Kathy Lien’s Day Trading and Swing Trading the Currency Market: Technical and Fundamental Strategies to Profit from Market Moves has become something of a classic. In this third edition (Wiley, 2016) “all of the content has been updated with new chapters and strategies.” Although I haven’t compared it point by point with the second edition, there are some obvious differences (beyond replacing the longer chapters with bite-size pieces and updating many of the charts). For instance, the chapter on seasonality has been dropped in the new edition. Unfortunately, as is usually the case with a new edition, some old material remains, which can be jarring. Do we really care, for example, how FX dealers changed their ranking of the importance of economic data between 1992 and 1997?
Nitpicking aside, Lien’s book offers both an excellent overview of the FX market and a set of time-tested trading strategies. One such strategy involves the use of double Bollinger bands. Since currencies trend, the standard Bollinger bands (the 20-period moving average with two standard deviation bands above and below the moving average) don’t work as overbought and oversold levels. Lien adds a second set of bands, at one standard deviation from the moving average. Using the bands to pick tops and bottoms, for a long trade she has six rules, beginning with three entry rules: “Look for the currency pair to be trading between the lower first and second standard deviation Bollinger Bands. Look for a close above the first standard deviation Bollinger Band. If so, BUY at close of candle or 4 pm NY time.” (p. 103)
Another suggestion is to use one- and three-month option volatilities of currency pairs to time foreign exchange spot movement. “As a guideline, there are two simple rules to follow. The first one is that if short-term option volatilities are significantly lower than long-term volatilities, one should expect a breakout, though the direction of the breakout will not be defined by this rule. Lastly, if short-term option volatilities are significantly higher than long-term volatilities, one should expect a reversion to range trading.” (p. 192)
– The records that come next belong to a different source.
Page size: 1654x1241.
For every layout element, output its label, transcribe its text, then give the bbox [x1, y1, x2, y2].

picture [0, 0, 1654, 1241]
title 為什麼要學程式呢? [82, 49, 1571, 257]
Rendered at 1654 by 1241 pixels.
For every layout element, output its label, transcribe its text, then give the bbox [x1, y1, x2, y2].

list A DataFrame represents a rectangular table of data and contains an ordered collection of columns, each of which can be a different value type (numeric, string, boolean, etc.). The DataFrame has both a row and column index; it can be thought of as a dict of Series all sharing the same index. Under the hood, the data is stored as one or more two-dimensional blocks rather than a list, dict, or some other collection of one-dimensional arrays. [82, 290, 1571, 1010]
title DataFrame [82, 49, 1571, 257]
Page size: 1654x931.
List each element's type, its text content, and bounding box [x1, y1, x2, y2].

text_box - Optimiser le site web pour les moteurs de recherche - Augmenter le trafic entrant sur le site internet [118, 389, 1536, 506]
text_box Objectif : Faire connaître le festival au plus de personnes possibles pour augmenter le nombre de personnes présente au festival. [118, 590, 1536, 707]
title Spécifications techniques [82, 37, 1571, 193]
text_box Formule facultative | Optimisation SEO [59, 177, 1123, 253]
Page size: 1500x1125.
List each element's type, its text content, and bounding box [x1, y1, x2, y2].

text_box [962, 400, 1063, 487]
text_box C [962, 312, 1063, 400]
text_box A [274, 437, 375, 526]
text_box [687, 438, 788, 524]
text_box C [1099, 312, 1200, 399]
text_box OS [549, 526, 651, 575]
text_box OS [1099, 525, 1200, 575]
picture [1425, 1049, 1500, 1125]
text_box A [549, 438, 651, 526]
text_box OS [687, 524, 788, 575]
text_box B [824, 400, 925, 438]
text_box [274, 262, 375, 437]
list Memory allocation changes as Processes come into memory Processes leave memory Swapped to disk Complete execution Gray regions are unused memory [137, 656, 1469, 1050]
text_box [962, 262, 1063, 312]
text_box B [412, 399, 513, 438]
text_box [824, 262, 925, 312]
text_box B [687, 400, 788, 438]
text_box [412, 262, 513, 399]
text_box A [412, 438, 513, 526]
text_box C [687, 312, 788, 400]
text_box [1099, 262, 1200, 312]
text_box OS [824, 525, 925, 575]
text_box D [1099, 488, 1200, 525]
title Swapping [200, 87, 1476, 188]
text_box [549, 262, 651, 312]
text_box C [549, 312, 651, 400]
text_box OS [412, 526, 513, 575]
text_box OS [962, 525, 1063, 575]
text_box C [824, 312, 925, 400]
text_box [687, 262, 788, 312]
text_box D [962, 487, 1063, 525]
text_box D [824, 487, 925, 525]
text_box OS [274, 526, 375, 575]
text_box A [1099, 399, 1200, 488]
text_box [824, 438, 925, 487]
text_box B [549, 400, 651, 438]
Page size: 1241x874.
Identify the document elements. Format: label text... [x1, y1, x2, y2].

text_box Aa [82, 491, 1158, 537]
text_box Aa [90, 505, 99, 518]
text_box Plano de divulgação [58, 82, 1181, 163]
Anyone who’s brave enough to venture into the FX market needs guidance. Lien’s book may not turn a rank novice into a profitable currency trader, but it’s a good place to start. It also provides clearly written, valuable information for traders in markets that intersect with the currency market—and that’s just about every market. Bonds and commodities are obviously linked to currencies, but equity markets are also dependent on currency moves, as CEOs always remind their investors when reporting earnings that were negatively affected by currency headwinds. So it behooves traders and investors alike to learn something about how the currency market works.